# Information shown
▼
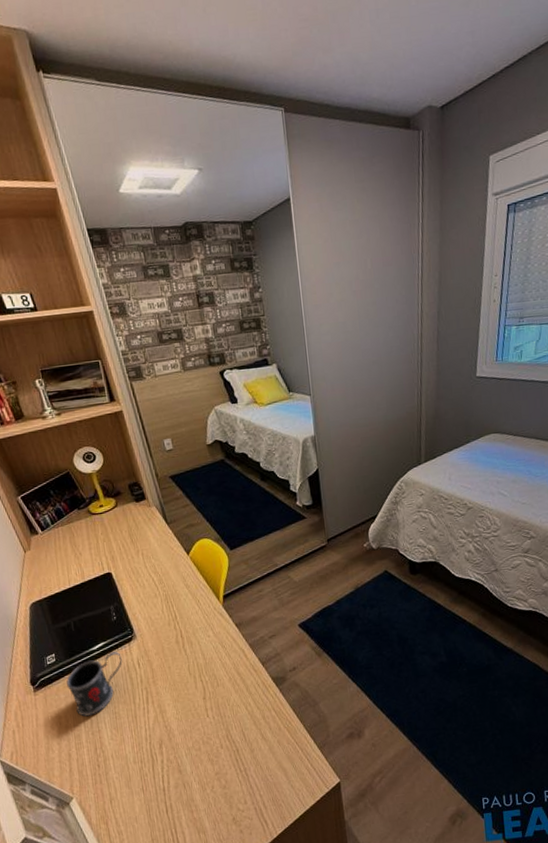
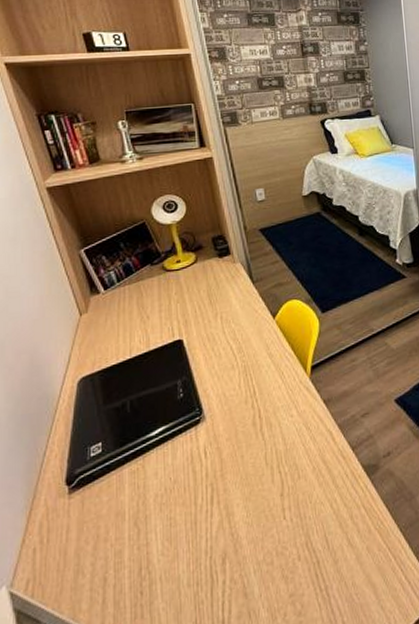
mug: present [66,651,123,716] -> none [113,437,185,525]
▲
▼
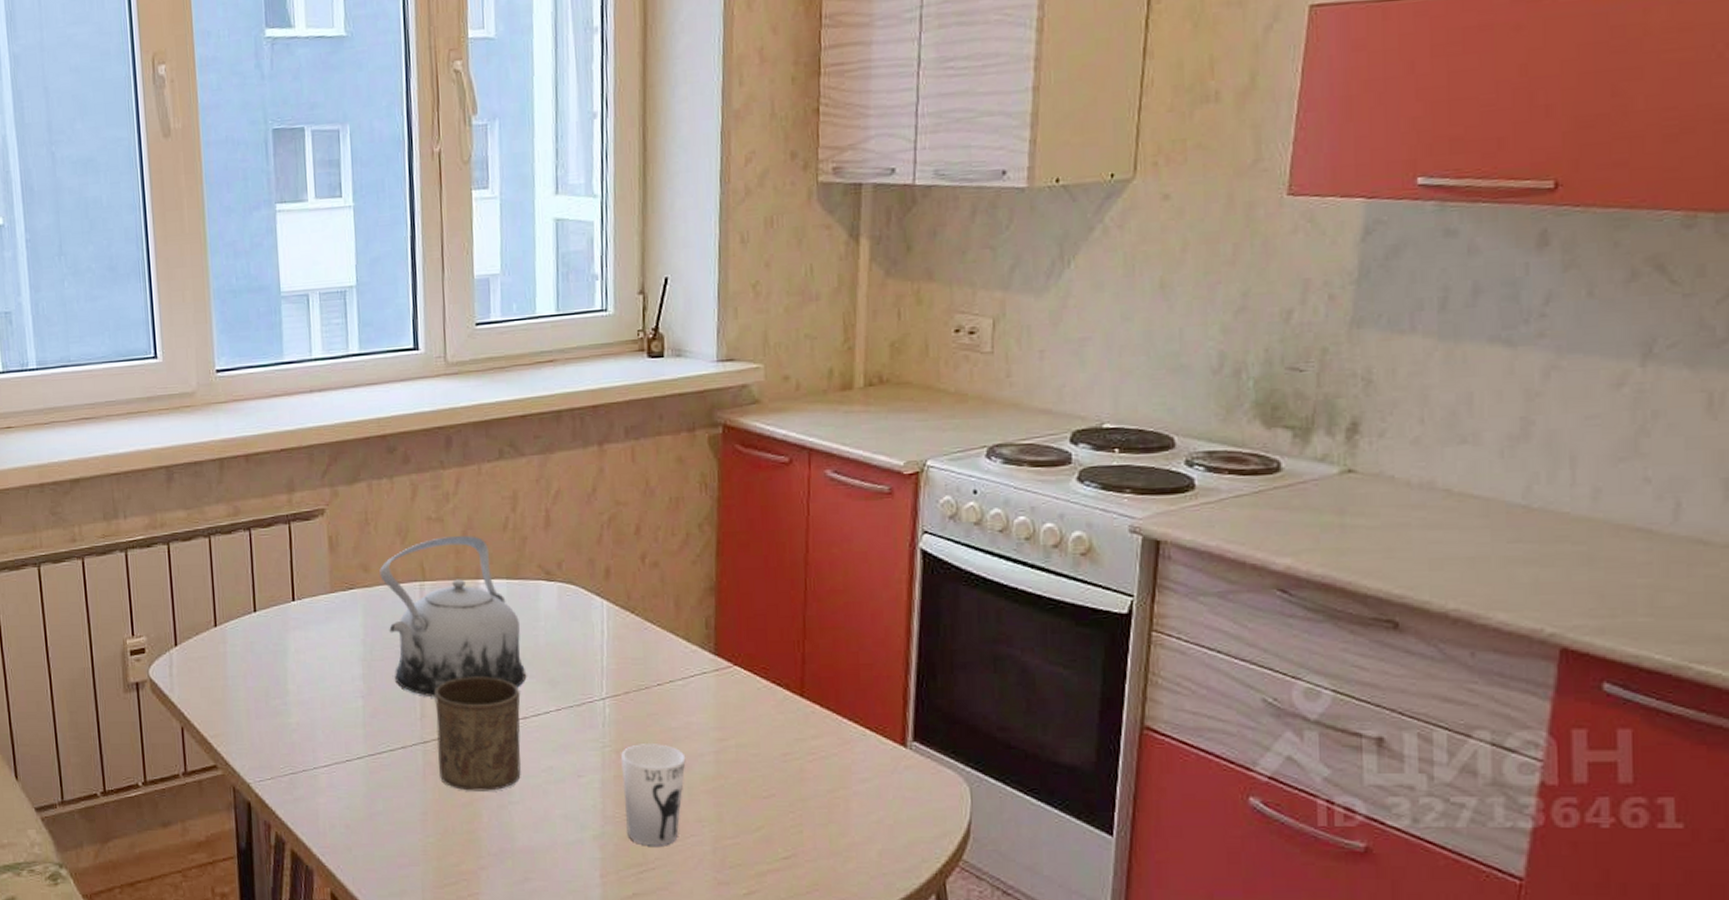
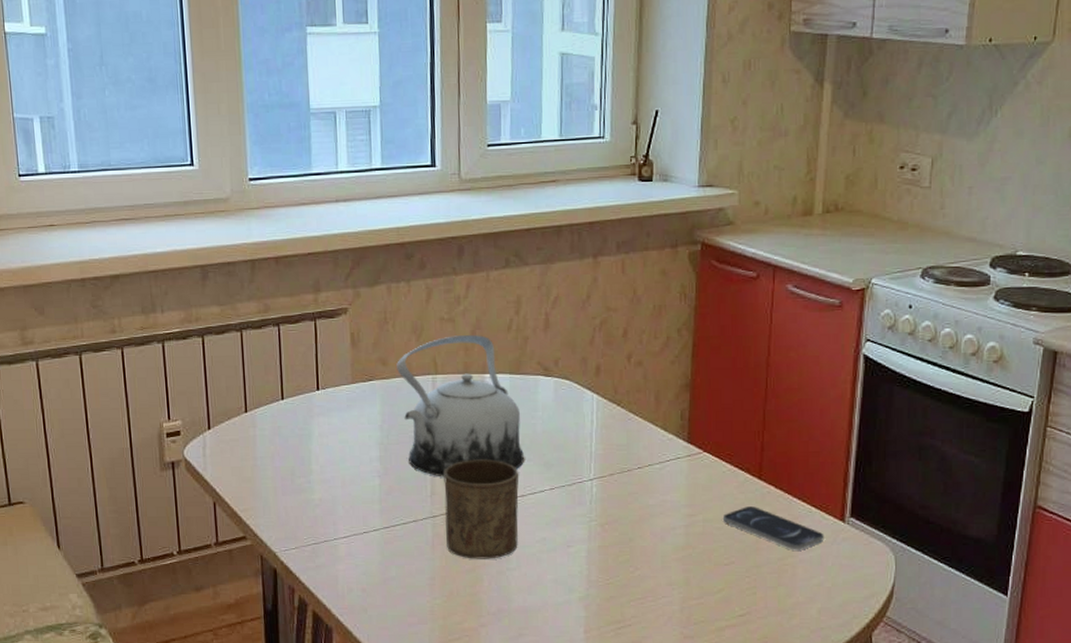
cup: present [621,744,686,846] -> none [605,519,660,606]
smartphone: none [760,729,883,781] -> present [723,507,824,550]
▲
▼
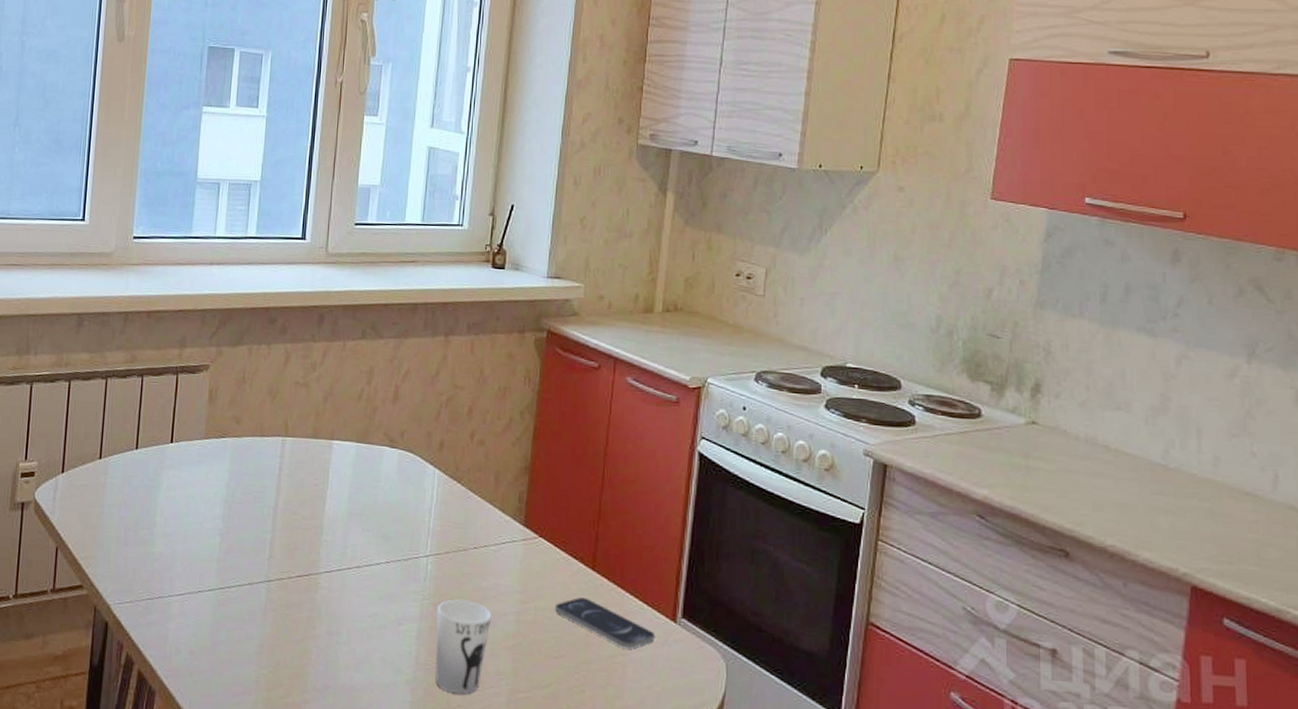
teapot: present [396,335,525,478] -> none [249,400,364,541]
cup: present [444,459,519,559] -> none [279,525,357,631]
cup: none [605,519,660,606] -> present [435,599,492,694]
▲
Write down exactly the span of lines above from the one containing "cup: present [444,459,519,559]" to the one containing "cup: none [605,519,660,606]", both ends included.

# Result below
cup: present [444,459,519,559] -> none [279,525,357,631]
cup: none [605,519,660,606] -> present [435,599,492,694]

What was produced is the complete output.